As well, for the first hour of each day, priority service will be offered to those who are at a higher risk (the elderly or people with compromised immune systems). Franchise operated post offices will follow the measures put in place by franchise operators.
Canada Post is working to keep post offices open, but some may close due to building closures beyond their control and some smaller locations may close due to personnel reasons. In these cases, customers will be directed to the nearest operating post office.
Physical Distancing: Canada Post is asking waiting customers to space themselves two metres (six feet) apart. They are working on signage and floor decals for larger post offices. For smaller offices, the number of customers may be limited. They are also working on clear barriers for the counter to increase safety.
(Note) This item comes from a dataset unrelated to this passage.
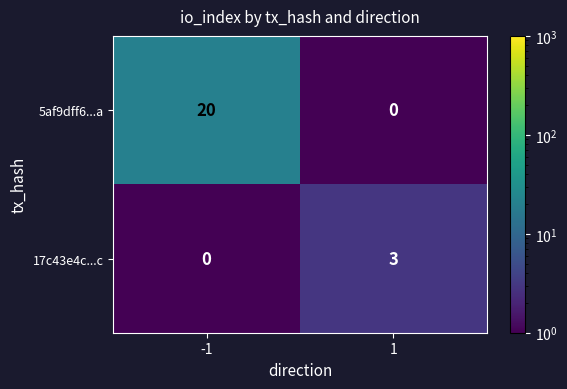

Is it true that 5af9dff6...a equals 20 at -1?

True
Transactions: Canada Post will continue to accept cash, but are encouraging customers to pay by using the “tap” function on their debit or credit cards where possible.
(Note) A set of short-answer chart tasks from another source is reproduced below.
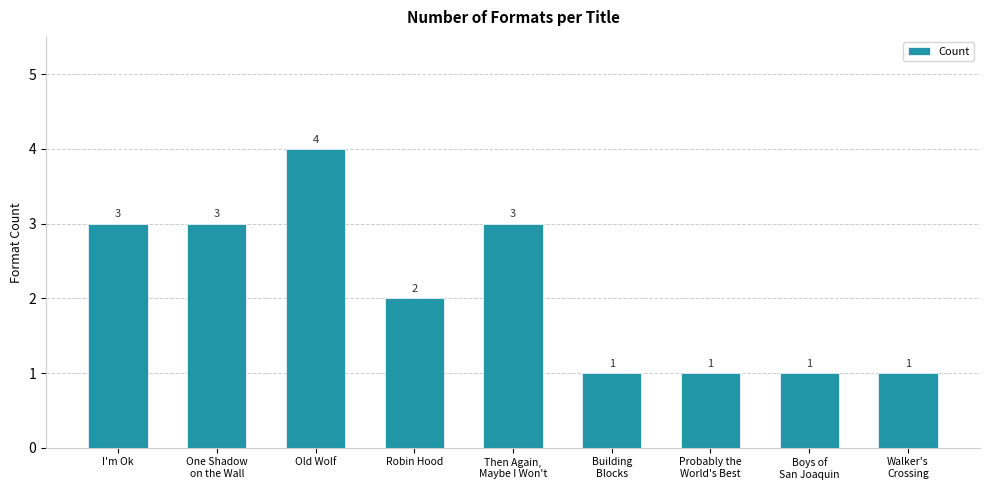

Where does the data first go above 2?

I'm Ok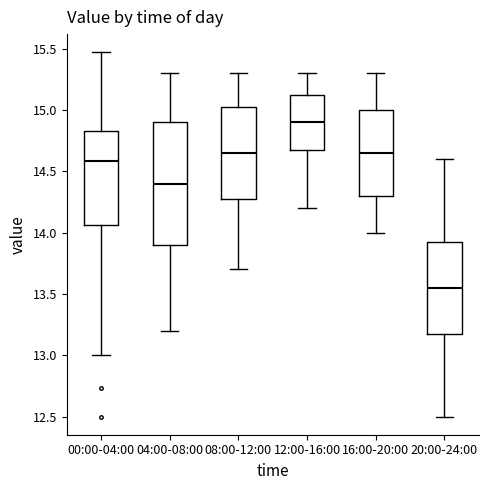

Reading left to right, transcribe this box plot: for each box, give where its median line is, the range the box spans, and where its two whiskers end, as read against the y-axis. The values are not printed on the chart, so give them approximately, as read against the axis.

00:00-04:00: median 14.60, box 14.05 to 14.85, whiskers 13.00 to 15.45
04:00-08:00: median 14.40, box 13.90 to 14.90, whiskers 13.20 to 15.30
08:00-12:00: median 14.65, box 14.30 to 15.05, whiskers 13.70 to 15.30
12:00-16:00: median 14.90, box 14.70 to 15.15, whiskers 14.20 to 15.30
16:00-20:00: median 14.65, box 14.30 to 15.00, whiskers 14.00 to 15.30
20:00-24:00: median 13.55, box 13.20 to 13.95, whiskers 12.50 to 14.60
Parcel pick-up: Parcels left at the post office for pickup will not be returned-to-sender until further notice. The normal 15-day hold period has been suspended. Customers who are feeling ill or self-isolating are asked to delay their visit to the post office and to pick up their parcel when it’s safe to do so.
Parcel Delivery:To eliminate customer interactions at the door, reduce post office customer traffic and support social and physical distancing, Canada Post implemented a Knock, Drop and Go approach. Delivery employees will knock or ring, choose the safest location available to leave the item and then depart for the next address.
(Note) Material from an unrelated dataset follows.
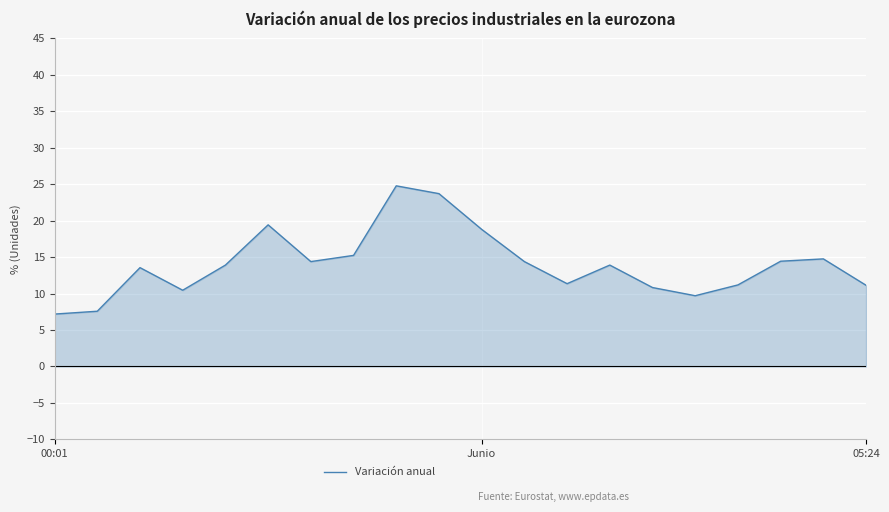

Read the Variación anual value at Junio.

18.8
This change eliminates the need for signatures at the door and greatly reduces the number of parcels sent to post offices for pick-up.
Items that require proof of age, ID or Customs payments will be sent directly from the depots to a retail post office for pick-up with no restrictions on when customers can pick up the item. Customers will receive a Delivery Notice Card in their mail letting them know which post office is holding their item for pickup.
Service guarantees:The goal is to continue providing timely and reliable service. But to be safe, to give postal employees time and manage potential challenges, they have suspended on On-time Delivery Guarantees for all parcel services, until further notice.
Help with Social Distancing
Canada Post makes the following request: “We please ask you to respect social and physical distancing with our employees who you may see out in the community. This will further support the social distancing initiatives we’ve implemented in our plants, depots and post offices. Like other organizations providing important services, our people are working hard under difficult circumstances.”
During delivery: Give postal employees space and avoid opening the door or greeting them personally when they are at the door to deliver, or filling a community mailbox.
In post offices: When in a retail post office, practise social distancing and the other measures that have been implemented.
While social and physical distancing efforts to keep communities safe is appreciated, social interaction from a distance is also very much appreciated by Canada Post workers. A simple smile and wave through the window to your delivery agent, a supportive thumbs-up to the driver of the Canada Post truck as they go by or patience and a thank-you to the person working at the post office all go a very long way these days.